Yahaya Bello seeks transfer of EFCC case to Kogi state

The former Governor of Kogi State, Yahaya Bello, has requested the transfer of the Economic and Financial Crimes Commission (EFCC)’s case against him to Kogi State. 

Bello argues that since the alleged offense occurred during his tenure as governor of the state, it is appropriate for the legal proceedings to be conducted there.

The EFCC has been investigating Bello over allegations of financial misconduct and misuse of public funds during his time in office.

The Court of Appeal in Abuja had set aside the contempt proceedings instituted by the immediate past governor of Kogi State, Yahaya Bello, against the Chairman of the EFCC, Olanipekun Olukoyede.

The Court of Appeal had granted an ex parte motion for stay of proceedings of contempt application against Olukoyede by Bello.

The Court of Appeal presided over by Justice Joseph O.K. Oyewole consequently granted the EFCC’s application to serve the processes in the appeal by substituted means on the former governor.
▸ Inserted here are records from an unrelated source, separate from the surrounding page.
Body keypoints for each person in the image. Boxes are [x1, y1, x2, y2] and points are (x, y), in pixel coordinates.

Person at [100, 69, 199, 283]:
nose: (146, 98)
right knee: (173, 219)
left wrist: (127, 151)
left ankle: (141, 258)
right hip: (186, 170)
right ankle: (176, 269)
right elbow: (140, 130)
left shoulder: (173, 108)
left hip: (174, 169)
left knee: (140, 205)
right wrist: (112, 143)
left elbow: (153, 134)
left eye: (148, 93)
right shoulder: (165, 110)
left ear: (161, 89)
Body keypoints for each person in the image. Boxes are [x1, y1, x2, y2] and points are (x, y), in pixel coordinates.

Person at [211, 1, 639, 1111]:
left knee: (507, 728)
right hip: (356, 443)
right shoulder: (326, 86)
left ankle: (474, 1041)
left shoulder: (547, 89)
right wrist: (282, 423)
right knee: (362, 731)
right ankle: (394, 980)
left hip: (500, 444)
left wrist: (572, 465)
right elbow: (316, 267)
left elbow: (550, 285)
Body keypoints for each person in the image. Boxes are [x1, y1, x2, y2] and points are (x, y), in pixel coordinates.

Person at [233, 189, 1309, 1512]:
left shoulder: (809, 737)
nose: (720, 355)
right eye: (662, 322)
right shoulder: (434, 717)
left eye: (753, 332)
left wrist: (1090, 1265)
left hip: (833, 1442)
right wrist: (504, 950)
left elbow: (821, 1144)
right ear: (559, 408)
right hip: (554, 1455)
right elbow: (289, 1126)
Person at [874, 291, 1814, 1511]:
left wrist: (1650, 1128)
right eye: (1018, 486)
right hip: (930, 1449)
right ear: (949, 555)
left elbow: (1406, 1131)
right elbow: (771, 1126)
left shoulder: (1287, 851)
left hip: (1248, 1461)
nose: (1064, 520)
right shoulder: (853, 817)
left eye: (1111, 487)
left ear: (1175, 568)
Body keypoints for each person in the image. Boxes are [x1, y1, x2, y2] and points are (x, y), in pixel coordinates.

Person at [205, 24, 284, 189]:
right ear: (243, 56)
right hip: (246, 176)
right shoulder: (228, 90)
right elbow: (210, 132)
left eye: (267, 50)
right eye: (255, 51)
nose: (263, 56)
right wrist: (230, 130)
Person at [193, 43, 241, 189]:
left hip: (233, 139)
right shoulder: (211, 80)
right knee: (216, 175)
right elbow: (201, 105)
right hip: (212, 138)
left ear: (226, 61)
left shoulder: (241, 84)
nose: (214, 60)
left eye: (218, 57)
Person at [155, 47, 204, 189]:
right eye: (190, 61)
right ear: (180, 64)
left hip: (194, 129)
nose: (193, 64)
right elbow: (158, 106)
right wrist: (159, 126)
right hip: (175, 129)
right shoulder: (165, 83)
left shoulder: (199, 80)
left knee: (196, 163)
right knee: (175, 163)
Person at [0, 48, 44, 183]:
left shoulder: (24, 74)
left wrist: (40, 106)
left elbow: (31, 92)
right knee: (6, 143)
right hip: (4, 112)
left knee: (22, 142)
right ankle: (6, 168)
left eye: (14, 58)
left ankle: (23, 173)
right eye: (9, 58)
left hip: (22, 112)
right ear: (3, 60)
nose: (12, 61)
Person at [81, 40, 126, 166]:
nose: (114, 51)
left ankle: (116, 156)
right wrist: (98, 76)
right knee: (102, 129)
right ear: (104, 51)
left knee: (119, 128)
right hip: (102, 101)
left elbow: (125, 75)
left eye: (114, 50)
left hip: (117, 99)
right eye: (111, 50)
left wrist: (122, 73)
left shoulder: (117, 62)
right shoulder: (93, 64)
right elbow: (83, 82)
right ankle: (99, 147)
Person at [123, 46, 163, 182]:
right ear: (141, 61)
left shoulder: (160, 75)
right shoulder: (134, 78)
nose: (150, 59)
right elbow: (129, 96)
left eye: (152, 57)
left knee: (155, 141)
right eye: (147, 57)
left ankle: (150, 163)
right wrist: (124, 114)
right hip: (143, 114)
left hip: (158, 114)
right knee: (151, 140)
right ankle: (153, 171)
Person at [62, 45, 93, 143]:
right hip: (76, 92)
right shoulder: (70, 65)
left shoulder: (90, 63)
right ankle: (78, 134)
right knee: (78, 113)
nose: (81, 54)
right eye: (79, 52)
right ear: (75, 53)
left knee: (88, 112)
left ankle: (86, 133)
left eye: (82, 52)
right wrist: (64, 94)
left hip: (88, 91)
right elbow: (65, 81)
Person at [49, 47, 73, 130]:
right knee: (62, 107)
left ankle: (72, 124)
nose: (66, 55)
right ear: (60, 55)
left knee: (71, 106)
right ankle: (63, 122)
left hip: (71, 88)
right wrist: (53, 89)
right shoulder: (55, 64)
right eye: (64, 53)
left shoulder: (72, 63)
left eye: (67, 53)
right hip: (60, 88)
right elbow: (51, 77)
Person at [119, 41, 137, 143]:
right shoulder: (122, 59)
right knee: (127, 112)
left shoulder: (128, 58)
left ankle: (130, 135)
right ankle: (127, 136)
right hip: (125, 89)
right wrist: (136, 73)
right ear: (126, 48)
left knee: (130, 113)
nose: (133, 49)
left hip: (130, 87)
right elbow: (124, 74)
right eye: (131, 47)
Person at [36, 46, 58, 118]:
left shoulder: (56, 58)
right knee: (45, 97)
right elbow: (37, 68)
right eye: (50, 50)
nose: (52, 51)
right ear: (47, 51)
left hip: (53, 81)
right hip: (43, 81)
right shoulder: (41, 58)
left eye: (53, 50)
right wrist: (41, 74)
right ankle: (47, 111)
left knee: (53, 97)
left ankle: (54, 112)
Oyewole was assisted by Hon Justice P. C. Obiora JCA and Hon. Justice Okon Abang JCA.

Olukoyede was summoned to appear before the Kogi State High Court in May to show cause why he should not be committed to prison for disobeying its orders following the siege laid to the former governor’s Abuja home after the court ruled in favour of Bello in the fundamental human rights suits he filed before the court.

The EFCC boss, however, appealed the ruling of the trial court and sought a stay of the proceedings of the court.

The Kogi State High Court based its ruling on the premise that the EFCC chair carried out “some acts upon which they (the EFCC) have been restrained” by the Court on February 9, pending the hearing and determination of the substantive originating motion.

However, in a unanimous judgment on Thursday, the three-man panel of justices; Justice A.M. Talba, Justice D. Z. Senchi, and Justice Joseph Oyewole, set aside the proceedings.

While delivering the lead judgment, justice Oyewole, overruled the respondent’s preliminary objection, citing technicalities.

The appellate court said the high court judge failed to extend the orders of February 9, 2024 in its final judgment of April 17, 2024, adding that the second issue raised by the respondent on the interim order, had become an academic exercise.